On What Slow Baseball Could Be
Men tell stories to their sons, loving and being loved. Baseball is fathers and sons.Baseball is the generations, looping backward forever with a million apparitions of sticks and balls, cricket and rounders, and the games the Iroquois played in Connecticut before the English came. Baseball is fathers and sons playing catch, lazy and murderous, wild and controlled, the profound archaic song of birth, growth, age, and death. This diamond encloses what we are. — Donald Hall
The so-called "Slow Food" movement has three tenets: "good, clean, and fair":
GOOD: a fresh and flavorsome seasonal diet that satisfies the senses and is part of our local culture;
CLEAN: food production and consumption that does not harm the environment, animal welfare or our health;
FAIR: accessible prices for consumers and fair conditions and pay for small-scale producers.
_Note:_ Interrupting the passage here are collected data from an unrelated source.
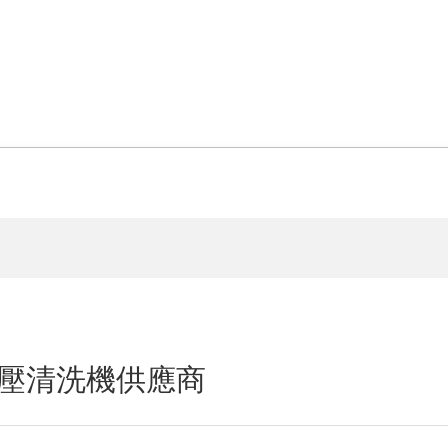
壓清洗機供應商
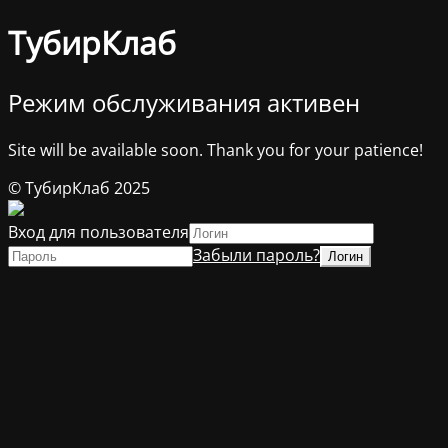
ТубирКлаб
Режим обслуживания активен
Site will be available soon. Thank you for your patience!
© ТубирКлаб 2025
Вход для пользователя
Забыли пароль?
Lately, I'm thinking a lot about baseball, and where I live, and who I want to be, and what I want to teach my sons. Today I sat down with my computer, my oldest son, (who is almost six), and a piece of paper and a couple of pencils. We made a map of all the professional baseball teams in the Pacific Northwest. There are twenty-three of them, in five leagues. Whatever Slow Baseball is (which, I know, goes without saying -- a truism so true it's like the opposite of an oxymoron), it will be about baseball, fathers and sons, place, and the attempt to cultivate a life that is, somehow, good, clean, and fair. And also about some really silly-sounding baseball teams, including a team called the Pickles.